Heart health is a very serious issue; we here at Sip & Savor completely agree. But when sensational headlines downplay real causes of cardiovascular disease by focusing on associations, we do a disservice to the public. Let’s be clear - association is not the same as causation. When it’s raining, you’re likely to see a lot of umbrellas. But the umbrellas aren’t causing the rain, are they? No, they’re only associated with rain. As we all learned in elementary school, it’s the water cycle that causes rain, not the umbrellas.

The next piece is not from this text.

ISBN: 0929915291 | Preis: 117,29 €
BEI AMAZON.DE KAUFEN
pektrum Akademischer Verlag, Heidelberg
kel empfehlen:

So why is this relevant today? You may have heard about a study that came out yesterday in the journal Circulation alleging that, among men, drinking sweetened beverages increases risk for heart disease. You can read our statement in response on our website. But we want you to know that drinking sweetened beverages does not cause an increased risk of heart disease – not based on the study published yesterday or any other study in the available science for that matter.
Don’t just take our word for it. CBS’ “CBS Evening News with Scott Pelley” did a segment on the study last night and noted that there are doctors who “caution that just because there may be a link between sugary drinks and heart attacks does not mean sugar is causing them.” One such doctor is Dr. Steven Nissen, chairman of cardiovascular medicine at Cleveland Clinic. In the CBS piece, he stated that, “It's very likely people who choose to drink sugared soft drinks actually have a variety of health habits that are not heart healthy, and it may well be those health habits that are responsible for the increase in risk.”
After all, we know that heart disease is a complex problem with no single cause and no simple solution. According to the National Heart, Lung and Blood Institute of the National Institutes of Health, the major risk factors for heart disease are: high blood pressure, high blood cholesterol, diabetes, smoking, being overweight, being physically inactive, unhealthy diet and stress. And while many risk factors are beyond our control, there are things we all can do - including not smoking, maintaining an appropriate body weight and being physically active - to help mitigate risk for heart disease.